**Passage provided:**

•••••

Infrared 120 or 220 films : LUSENET : B&W Photo - Film & Processing : One Thread

I am looking to take some pictures using infrared film. I went to my local camera store but they didn't have any and told me that it would have to be special ordered and that it would take 2 weeks. I saw some photos taken on infrared film and would like to try it. What should I watch out for and is there a good book out there?


-- Richard Boswell (, November 01, 2001


Ilford SFX 200 is semi-infrared film. I have only very limited experience with it. Sometimes it produced images with that infrared "look" and sometimes not.

-- Don Karon (, November 01, 2001.

Konico IR 750 comes in 120 but you'll be hard pressed to find some. Apparently it's made once a year and except for a recent msg in a newsgroup from some in Konica claiming it will be produced this year, everyone thinks they won't make it. I'm down to my last roll so have bought some Maco 820 which is new and available. Haven't processed any yet though. Kodak HIE doesn't come in 120 but I think I read somewhere that you can get rolls created out of cut down 70mm stuff (might be pricey!)

-- Nigel Smith (, November 01, 2001.

•••••

**Written tasks:**
A. Retype the forum thread on infrared film from "Ilford SFX 200" up to and including "Smith (, November 01, 2001.".
B. Gather every line of the records that contains the string "elev", treating uppercase and lowercase letters as distinct.
The forum thread and the records are unrelated material.

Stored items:
•••••

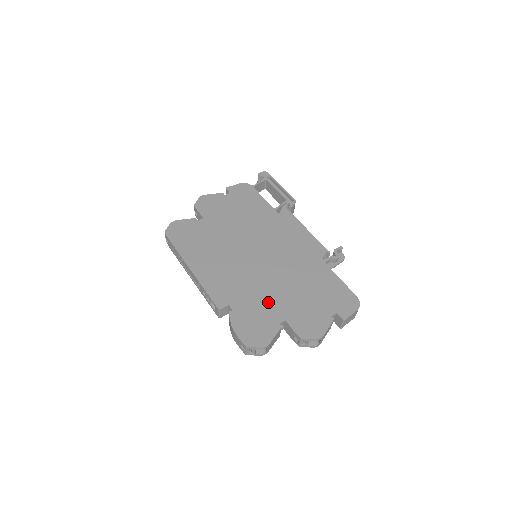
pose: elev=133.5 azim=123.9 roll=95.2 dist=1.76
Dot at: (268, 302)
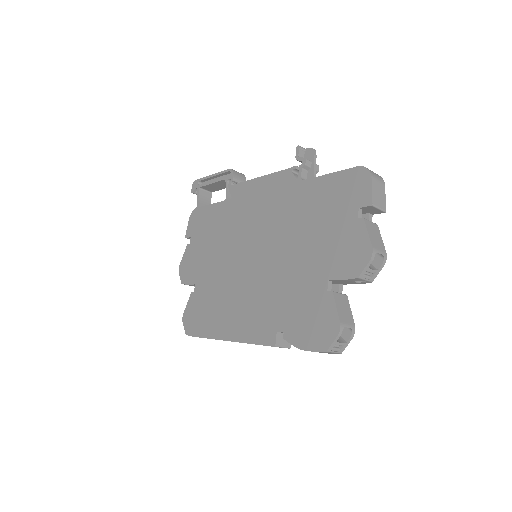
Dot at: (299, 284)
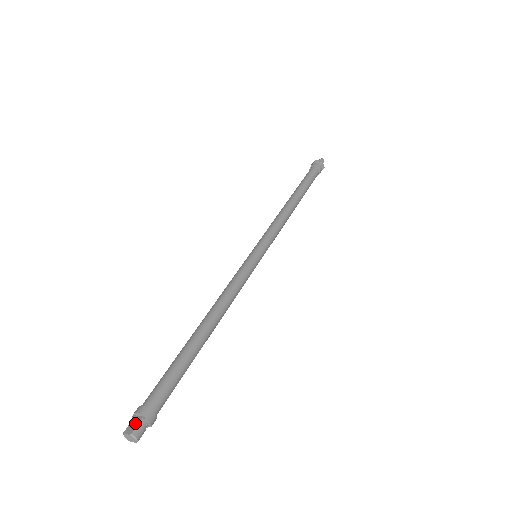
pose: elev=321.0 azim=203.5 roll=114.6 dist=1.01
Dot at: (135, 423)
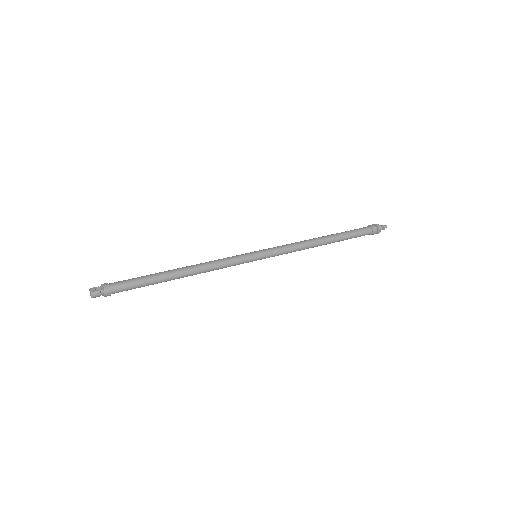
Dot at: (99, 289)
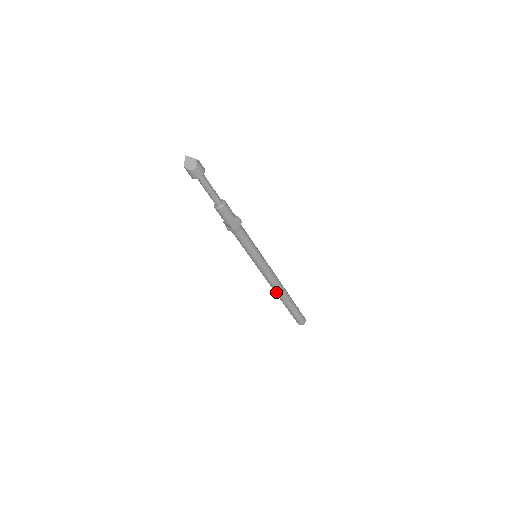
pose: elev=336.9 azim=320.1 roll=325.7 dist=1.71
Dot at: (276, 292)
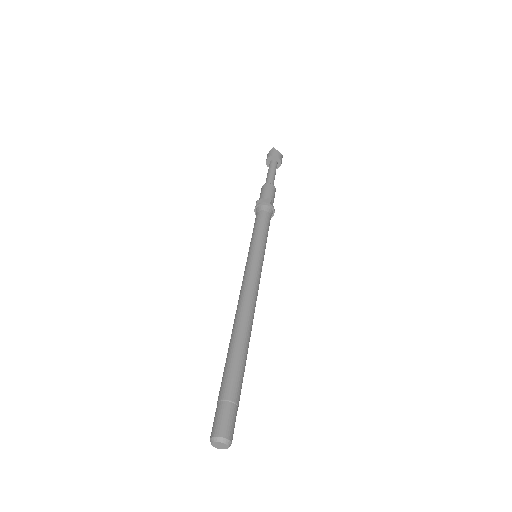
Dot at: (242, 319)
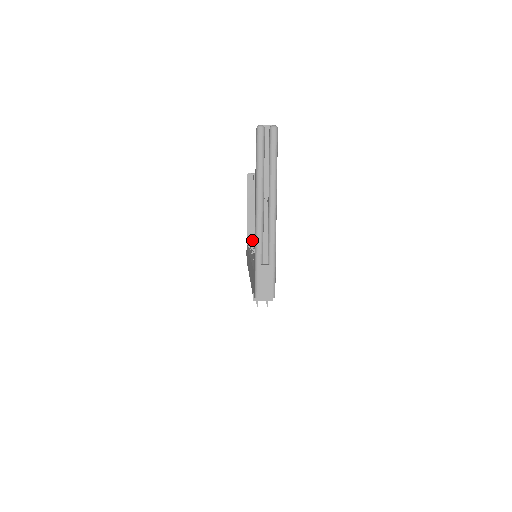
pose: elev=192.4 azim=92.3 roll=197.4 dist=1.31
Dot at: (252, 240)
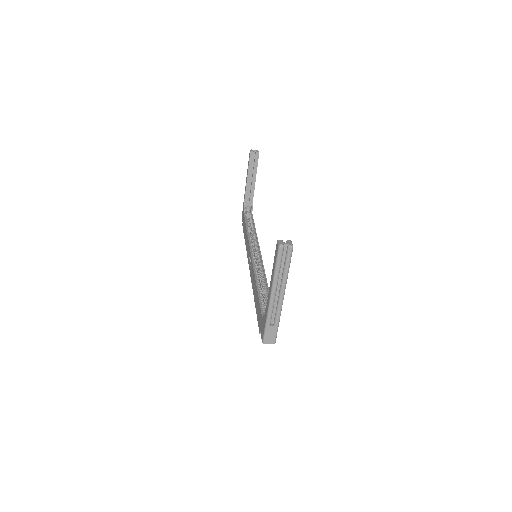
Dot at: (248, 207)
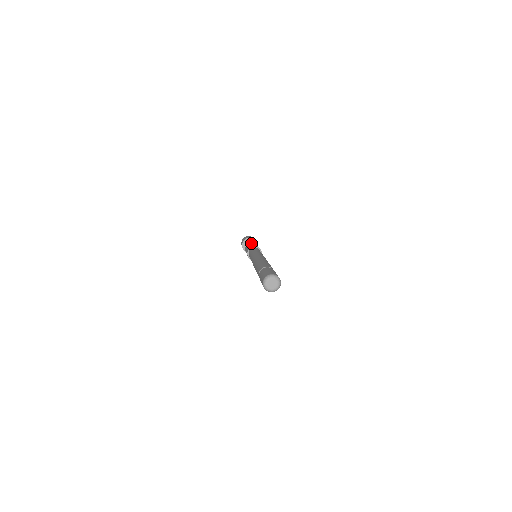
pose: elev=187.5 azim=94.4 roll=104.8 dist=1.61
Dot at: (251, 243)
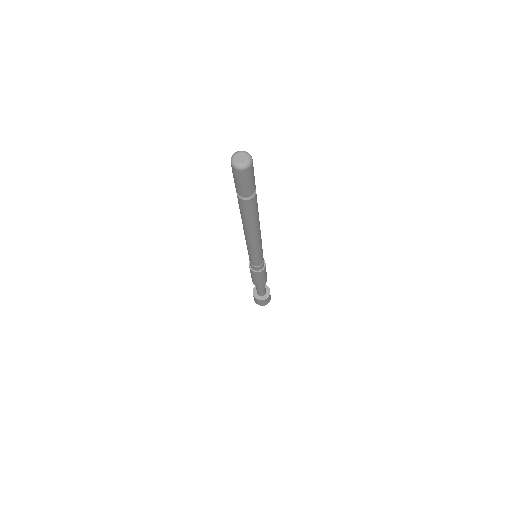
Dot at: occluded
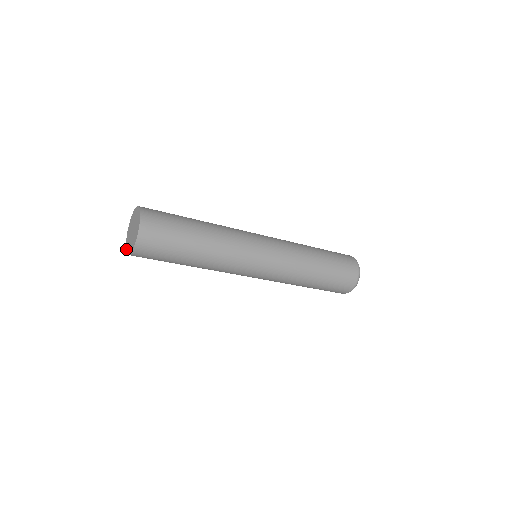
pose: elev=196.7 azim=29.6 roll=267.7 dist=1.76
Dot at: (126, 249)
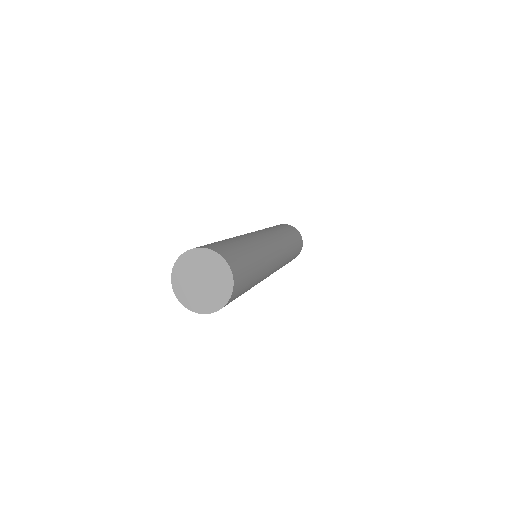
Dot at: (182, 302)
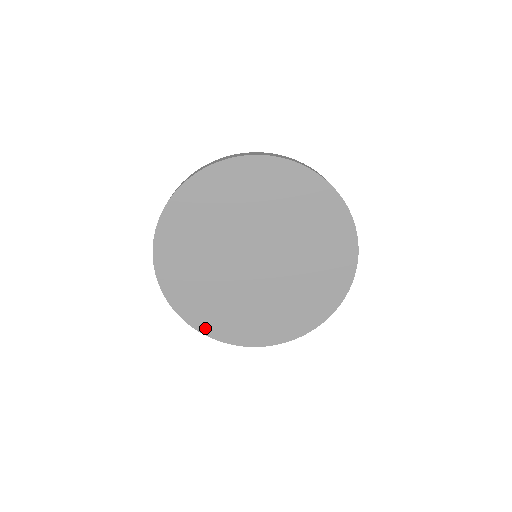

•••••

**Task-by-task outputs:**
A.
Ilford SFX 200 is semi-infrared film. I have only very limited experience with it. Sometimes it produced images with that infrared "look" and sometimes not.

-- Don Karon (, November 01, 2001.

Konico IR 750 comes in 120 but you'll be hard pressed to find some. Apparently it's made once a year and except for a recent msg in a newsgroup from some in Konica claiming it will be produced this year, everyone thinks they won't make it. I'm down to my last roll so have bought some Maco 820 which is new and available. Haven't processed any yet though. Kodak HIE doesn't come in 120 but I think I read somewhere that you can get rolls created out of cut down 70mm stuff (might be pricey!)

-- Nigel Smith (, November 01, 2001.

B.
pose: elev=133.5 azim=123.9 roll=95.2 dist=1.76
pose: elev=321.0 azim=203.5 roll=114.6 dist=1.01
pose: elev=336.9 azim=320.1 roll=325.7 dist=1.71
pose: elev=192.4 azim=92.3 roll=197.4 dist=1.31
pose: elev=187.5 azim=94.4 roll=104.8 dist=1.61
pose: elev=196.7 azim=29.6 roll=267.7 dist=1.76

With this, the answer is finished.